PASSAGE TO READ
-------

8 Healthy and Safe Snacks for Children with Allergies

For snacks to be healthy and safe for children with allergies, they must be substituted with allergen-free ingredients. Keep reading.
8 Healthy and Safe Snacks for Children with Allergies

Last update: 28 August, 2023

Providing a balanced and safe diet for children with allergies is critical to their well-being. Instead of letting food restrictions limit their options, it’s possible to prepare healthy and safe snacks for children with allergies that substitute allergenic ingredients or provide novel alternatives.

Given the high proportion of allergies in children, from You Are Mom, we want to ignite the gastronomic spark that many parents carry inside, to vary the snacks of our children and ensure their consumption without harm to their health.

Healthy snacks for children with allergies

According to the Centers for Disease Control and Prevention (CDC), the top 8 foods that cause the most severe allergic reactions in the United States are crustaceans, fish, eggs, milk, soy, peanuts, nuts, and wheat. These foods account for 4% of allergies worldwide.

So, to prepare healthy snacks, start by omitting or substituting these ingredients with those that are allergen-free. Also, make sure that the allergen isn’t hidden in the packaged ingredients. Read the product label carefully.

Let’s get started!

1. Carrot sticks and hummus (without tahini)

This delicious snack combines the crunchiness of fresh carrots with homemade hummus. Don’t add tahini, as this is sesame paste that can be an allergic ingredient for children.

Hummus is an important source of protein and fiber, in addition to vitamin A, thanks to the carrot, which has a positive effect on visual health and skin and strengthens the immune system.

Procedure:

To prepare it, wash the carrot and cut it into slices 2 centimeters thick, then cut in the form of sticks. For the hummus use cooked chickpeas, toasted chia seeds, garlic, lemon juice, water, salt, olive oil, paprika, or cumin.

Add all of the hummus ingredients to a food processor and blend everything until you have a smooth mixture. You can add a little more olive oil and salt to taste.

2. Gluten-free oatmeal cookies

There are many recipes for gluten-free oatmeal cookies. But one of our favorites includes bananas, chocolate chips, cornstarch, oil, baking soda, cinnamon powder, and flaked oats. The banana replaces the sugar.

A good ratio is that for every 2 cups of oatmeal, you use 1/3 cup of oil, 3/4 cup of starch, and 1 large banana.

Procedure:

Peel the ripe banana and slice it. Put it in a food processor and add the cornstarch, cinnamon, oil, baking soda, and oat flakes.

-------

PROBLEMS AND TASKS
A. Answer these questions from the article on allergy-safe snacks for children:
(i) Which ingredient should be left out of the hummus, and what reason is given?
(ii) What takes the place of sugar in the gluten-free oatmeal cookies?
(iii) How thick should the carrot slices be before they are cut into sticks?
B. Extend the article on allergy-safe snacks for children, picking up right after its final sentence.
The material that comes next has no connection to the article on allergy-safe snacks for children.

-------

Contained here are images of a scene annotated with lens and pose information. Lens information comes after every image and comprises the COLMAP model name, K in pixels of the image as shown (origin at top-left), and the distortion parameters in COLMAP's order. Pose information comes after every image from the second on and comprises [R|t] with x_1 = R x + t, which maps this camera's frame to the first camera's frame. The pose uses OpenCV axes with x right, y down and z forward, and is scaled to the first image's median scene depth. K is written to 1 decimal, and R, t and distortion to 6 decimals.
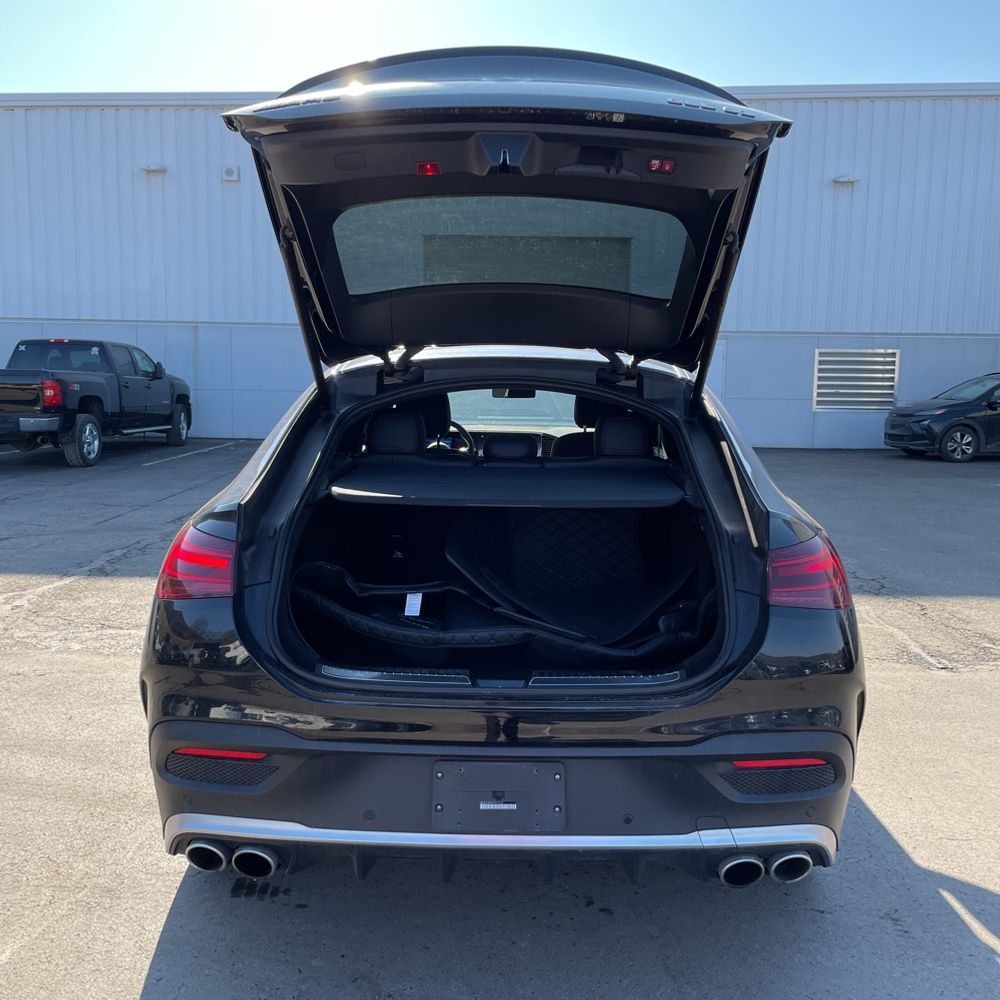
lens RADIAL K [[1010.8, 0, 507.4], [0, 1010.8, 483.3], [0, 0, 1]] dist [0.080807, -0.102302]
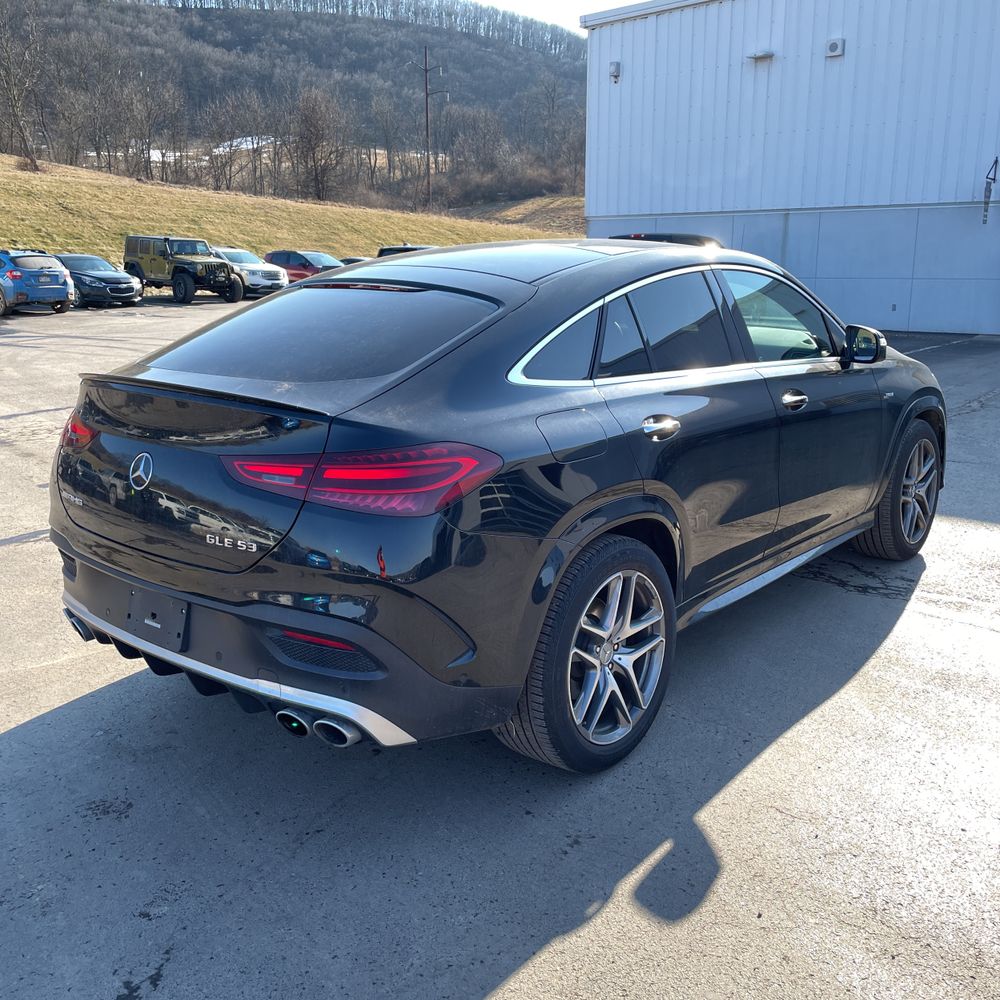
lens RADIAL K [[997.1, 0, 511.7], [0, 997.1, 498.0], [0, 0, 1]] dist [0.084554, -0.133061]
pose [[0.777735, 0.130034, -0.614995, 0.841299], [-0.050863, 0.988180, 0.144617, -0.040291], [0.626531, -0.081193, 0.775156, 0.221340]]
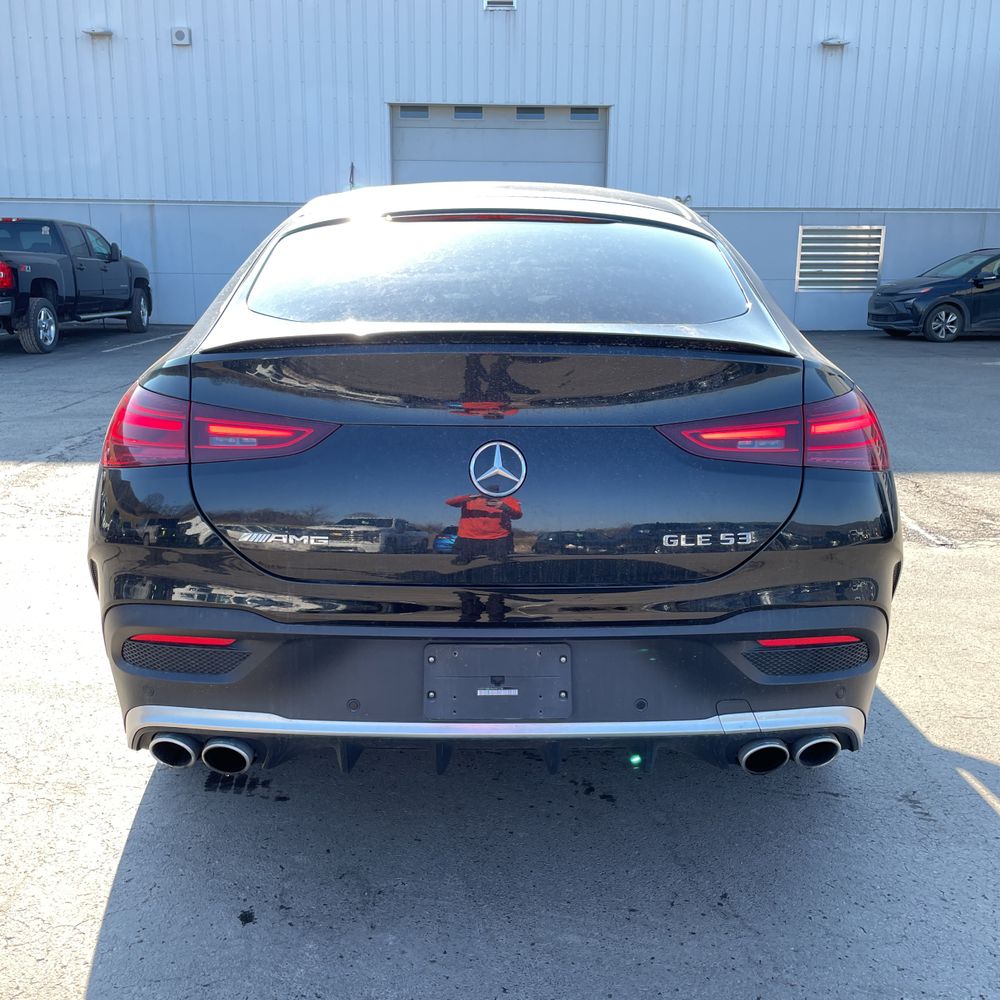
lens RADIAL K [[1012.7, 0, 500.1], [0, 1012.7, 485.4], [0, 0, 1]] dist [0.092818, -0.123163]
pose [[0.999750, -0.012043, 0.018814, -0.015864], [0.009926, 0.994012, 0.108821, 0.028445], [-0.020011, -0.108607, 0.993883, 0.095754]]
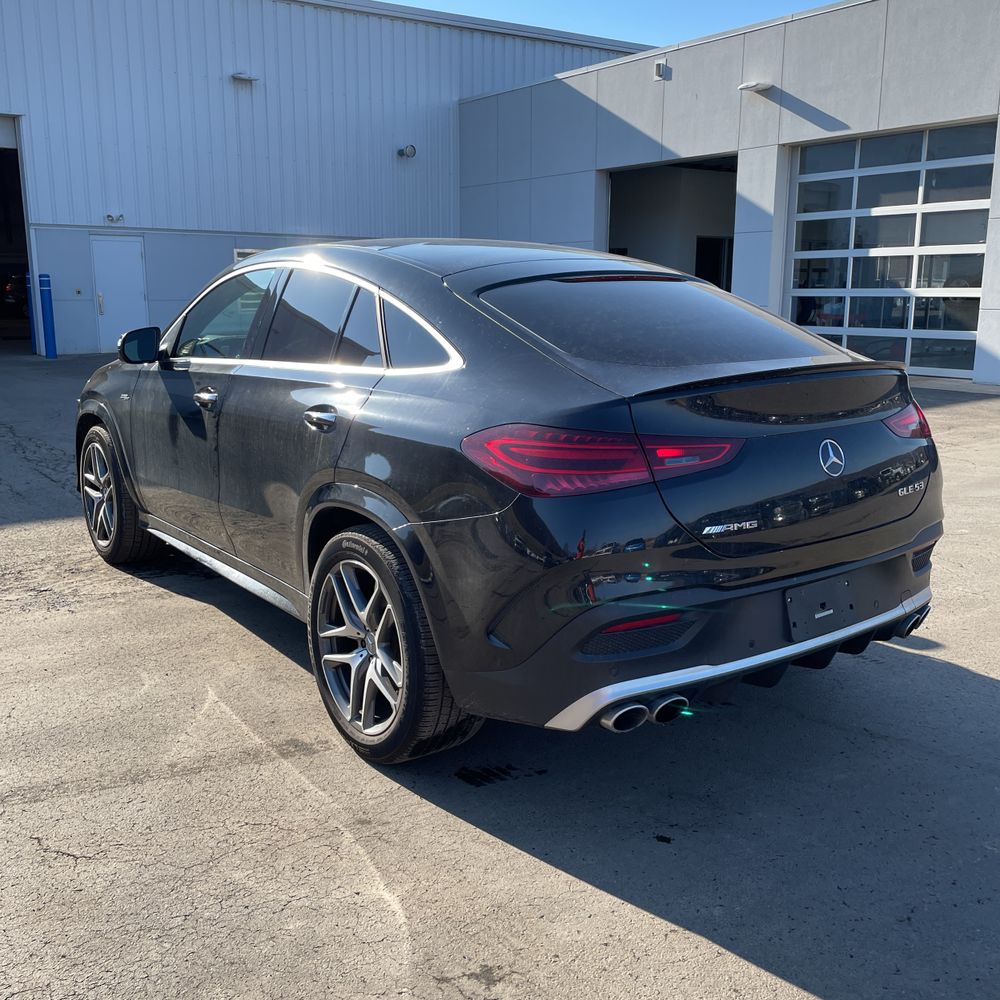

-------

ANSWERS BY ITEM
A.
(i) Tahini should be left out, because it is sesame paste that can be an allergic ingredient for children.
(ii) The banana replaces the sugar.
(iii) The slices should be 2 centimeters thick.

B.
Process until it becomes a homogeneous paste and then add the chocolate chips and mix slowly with a spatula. Form large balls and place them on a tray with waxed paper. Flatten with the palm of your hand and bake for 10 minutes. Your children with allergies can enjoy these cookies any time of day!

3. Chocolate cake (without milk and without flour)

This cake can be prepared like a chocolate cake, only that the cow’s milk is replaced by calcium-fortified almond milk and the wheat flour by almond flour.

The latter doesn’t contain as much protein as cow’s milk, but it does contain enough calcium for the good bone health of growing children. This is reported in an article published by the IFAS Extension of the University of Florida.

For each cup of almond milk, sugar, and cocoa powder, use 2 cups of almond flour and half a cup of oil. Add vanilla, baking soda, and 2 eggs.

Procedure:

Mix the oil with sugar and eggs. Set aside. Separately, mix the flour with the cocoa powder and the baking soda. Whisk the solid ingredients with the liquids while diluting with the almond milk. Transfer the mixture to a floured pan and bake for 45 minutes. Let cool, and enjoy!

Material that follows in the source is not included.